In the records below, please retype word for word every line from the one containing "right elbow: (114, 323)" through the final one, both included, and nothing else.

[DATA RECORDS Boundary: Start]

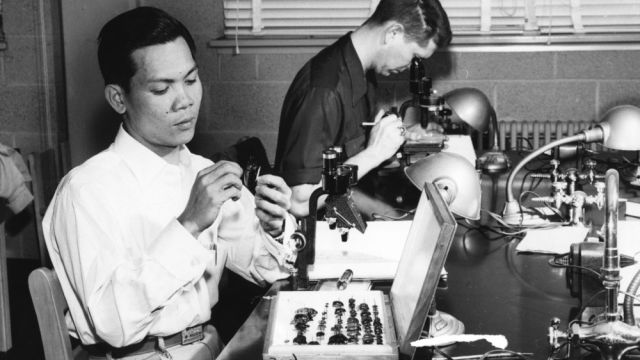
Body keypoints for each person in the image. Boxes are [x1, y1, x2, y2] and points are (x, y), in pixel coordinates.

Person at [42, 7, 297, 359]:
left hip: (207, 346)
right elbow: (114, 323)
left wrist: (275, 225)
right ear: (119, 98)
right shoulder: (86, 191)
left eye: (191, 80)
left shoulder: (202, 171)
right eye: (162, 89)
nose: (185, 101)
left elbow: (270, 270)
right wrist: (189, 225)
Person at [274, 0, 451, 217]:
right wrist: (375, 153)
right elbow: (299, 200)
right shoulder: (324, 91)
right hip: (315, 235)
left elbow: (350, 165)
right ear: (393, 33)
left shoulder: (361, 72)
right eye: (414, 57)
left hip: (345, 210)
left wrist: (398, 140)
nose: (411, 67)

[DATA RECORDS Boundary: End]

* WRITTEN REPLY *
right elbow: (114, 323)
left wrist: (275, 225)
right ear: (119, 98)
right shoulder: (86, 191)
left eye: (191, 80)
left shoulder: (202, 171)
right eye: (162, 89)
nose: (185, 101)
left elbow: (270, 270)
right wrist: (189, 225)
Person at [274, 0, 451, 217]:
right wrist: (375, 153)
right elbow: (299, 200)
right shoulder: (324, 91)
right hip: (315, 235)
left elbow: (350, 165)
right ear: (393, 33)
left shoulder: (361, 72)
right eye: (414, 57)
left hip: (345, 210)
left wrist: (398, 140)
nose: (411, 67)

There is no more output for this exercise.